People using the Snapchat app were surprised recently to find an anti-Semitic pun on the map of the Snap company as an anonymous user changed New York's name in the service to Jewtropolis. According to a report in the Engadget technology blog, several Snapchat users, as well as other services like CitiBike and StreetEasy noticed the change. It was fixed within a few hours.

All the applications effected by the vandalism use the service of Mapbox, which claims to have over 420 monthly users. The company draws information from OpenStreetMap, an open-source mapping platform based on data from users.

"Snap Map, similar to other apps, relies on third-party mapping data from OpenStreetMap, which unfortunately has been vandalized," said the company on the incident. "This defacement is deeply offensive and entirely contrary to our values, and we want to apologize to any members of our community who saw it. We are working with our partner Mapbox to fix this as quickly as possible."

Mapbox also apologized for the defacement and explained the incident was one of several attempts by the same person, and was the only successful one, despite the company's use of content authenticity systems.

"Our AI system flags more than 70,000 map changes a day for human review," said the statement, adding that "While our AI immediately flagged this, in the manual part of the review process a human error led to this incident.

Collected data »
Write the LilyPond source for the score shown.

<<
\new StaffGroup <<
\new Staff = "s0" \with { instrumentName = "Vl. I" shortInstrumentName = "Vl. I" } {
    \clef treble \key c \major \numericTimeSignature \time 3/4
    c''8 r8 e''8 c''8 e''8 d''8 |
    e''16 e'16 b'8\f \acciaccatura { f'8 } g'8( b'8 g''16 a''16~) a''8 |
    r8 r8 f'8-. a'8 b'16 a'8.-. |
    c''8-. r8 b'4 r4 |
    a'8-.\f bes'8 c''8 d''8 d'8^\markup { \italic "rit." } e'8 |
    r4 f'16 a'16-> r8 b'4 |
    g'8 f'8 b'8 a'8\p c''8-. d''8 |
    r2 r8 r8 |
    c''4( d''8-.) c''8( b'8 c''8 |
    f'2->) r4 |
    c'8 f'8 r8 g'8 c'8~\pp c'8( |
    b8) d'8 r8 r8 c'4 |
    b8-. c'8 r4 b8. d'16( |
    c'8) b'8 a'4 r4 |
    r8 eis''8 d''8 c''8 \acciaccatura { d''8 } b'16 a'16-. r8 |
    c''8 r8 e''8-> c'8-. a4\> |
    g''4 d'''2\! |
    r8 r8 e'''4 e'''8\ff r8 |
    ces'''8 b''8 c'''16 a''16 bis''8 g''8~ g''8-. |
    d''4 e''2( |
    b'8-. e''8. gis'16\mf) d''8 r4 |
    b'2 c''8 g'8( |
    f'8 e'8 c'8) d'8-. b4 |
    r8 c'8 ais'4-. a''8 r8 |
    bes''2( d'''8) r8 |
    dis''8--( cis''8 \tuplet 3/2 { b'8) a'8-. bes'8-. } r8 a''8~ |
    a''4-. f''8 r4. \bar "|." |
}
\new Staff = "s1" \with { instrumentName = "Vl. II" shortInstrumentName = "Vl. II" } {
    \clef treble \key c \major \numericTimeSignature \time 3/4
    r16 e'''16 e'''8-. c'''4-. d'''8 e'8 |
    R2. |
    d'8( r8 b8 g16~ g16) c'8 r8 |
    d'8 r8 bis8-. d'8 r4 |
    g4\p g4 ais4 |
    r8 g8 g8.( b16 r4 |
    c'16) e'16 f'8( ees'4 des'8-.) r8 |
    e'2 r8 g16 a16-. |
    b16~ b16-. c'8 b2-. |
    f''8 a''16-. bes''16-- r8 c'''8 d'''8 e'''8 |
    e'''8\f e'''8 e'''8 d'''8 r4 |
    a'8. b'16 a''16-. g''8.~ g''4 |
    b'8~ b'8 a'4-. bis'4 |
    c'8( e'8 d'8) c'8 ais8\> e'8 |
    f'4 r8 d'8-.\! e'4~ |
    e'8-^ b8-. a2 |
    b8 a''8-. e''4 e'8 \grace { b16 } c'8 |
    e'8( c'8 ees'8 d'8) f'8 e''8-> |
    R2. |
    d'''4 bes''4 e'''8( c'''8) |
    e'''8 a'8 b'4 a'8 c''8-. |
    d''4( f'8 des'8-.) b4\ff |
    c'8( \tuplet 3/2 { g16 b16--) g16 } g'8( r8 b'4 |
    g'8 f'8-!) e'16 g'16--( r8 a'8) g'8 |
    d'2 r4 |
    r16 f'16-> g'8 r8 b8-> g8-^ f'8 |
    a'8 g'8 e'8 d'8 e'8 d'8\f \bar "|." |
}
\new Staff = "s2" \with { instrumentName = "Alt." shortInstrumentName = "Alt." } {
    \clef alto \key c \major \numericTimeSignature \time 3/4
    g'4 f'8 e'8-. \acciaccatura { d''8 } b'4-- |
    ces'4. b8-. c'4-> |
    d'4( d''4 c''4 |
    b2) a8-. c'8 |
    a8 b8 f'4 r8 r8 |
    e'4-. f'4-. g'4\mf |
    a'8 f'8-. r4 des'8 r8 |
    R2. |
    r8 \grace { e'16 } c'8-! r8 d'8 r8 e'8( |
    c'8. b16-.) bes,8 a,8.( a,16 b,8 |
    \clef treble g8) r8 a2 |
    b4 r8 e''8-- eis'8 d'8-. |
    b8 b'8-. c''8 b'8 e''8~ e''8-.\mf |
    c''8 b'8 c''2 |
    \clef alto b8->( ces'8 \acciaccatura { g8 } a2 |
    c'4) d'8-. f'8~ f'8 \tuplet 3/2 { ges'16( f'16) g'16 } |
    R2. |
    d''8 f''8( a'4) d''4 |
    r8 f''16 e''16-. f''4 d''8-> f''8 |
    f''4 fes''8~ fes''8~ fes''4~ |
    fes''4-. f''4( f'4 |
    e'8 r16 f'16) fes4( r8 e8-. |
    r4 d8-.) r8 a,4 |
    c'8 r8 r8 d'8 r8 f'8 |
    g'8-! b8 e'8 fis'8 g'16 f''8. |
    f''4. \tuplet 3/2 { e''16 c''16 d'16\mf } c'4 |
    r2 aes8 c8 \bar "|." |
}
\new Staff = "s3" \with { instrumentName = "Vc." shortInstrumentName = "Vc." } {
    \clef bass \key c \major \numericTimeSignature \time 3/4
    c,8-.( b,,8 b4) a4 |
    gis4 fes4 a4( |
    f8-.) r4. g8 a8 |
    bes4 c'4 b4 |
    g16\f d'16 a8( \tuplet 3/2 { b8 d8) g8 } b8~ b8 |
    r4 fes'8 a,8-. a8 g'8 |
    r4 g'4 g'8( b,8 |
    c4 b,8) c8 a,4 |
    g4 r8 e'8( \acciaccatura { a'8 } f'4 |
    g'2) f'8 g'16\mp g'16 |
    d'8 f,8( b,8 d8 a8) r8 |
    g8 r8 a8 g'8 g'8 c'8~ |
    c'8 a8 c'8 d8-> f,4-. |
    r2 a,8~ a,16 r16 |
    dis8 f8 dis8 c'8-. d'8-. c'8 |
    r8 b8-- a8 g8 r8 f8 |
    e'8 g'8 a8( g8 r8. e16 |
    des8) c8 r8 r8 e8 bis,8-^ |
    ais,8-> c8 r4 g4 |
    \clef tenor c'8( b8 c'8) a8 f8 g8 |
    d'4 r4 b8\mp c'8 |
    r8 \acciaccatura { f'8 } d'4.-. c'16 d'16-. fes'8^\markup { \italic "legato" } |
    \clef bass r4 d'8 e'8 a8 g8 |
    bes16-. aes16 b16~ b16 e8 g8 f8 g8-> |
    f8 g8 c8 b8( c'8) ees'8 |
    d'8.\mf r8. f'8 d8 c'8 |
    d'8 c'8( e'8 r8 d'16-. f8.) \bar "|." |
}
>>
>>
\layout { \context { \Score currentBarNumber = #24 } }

Problem »
Continue the report on the vandalized New York map in Snapchat from the point where it stops.

Output for this task »
In a statement on its blog site, OpenStreetMap said the man responsible for the defacement was banned from editing its online map service. OpenStreetMap employs a model similar to Wikipedia, in which all editing is done by contributing users, as well its supervision mechanisms. Every change is published immediately, and OpenStreetMap relies on the community to fix cases of vandalism.

"This 'soft security' approach may sound surprising, but over the years we’ve found, as something of a triumph of human nature, that the vast majority of editors want to come together to help build something great, and these massively outnumber the few bad apples," said the statement.

According to the mapping service, the defacement occurred over a month ago, but was only now revealed due to the Mapbox content approval process.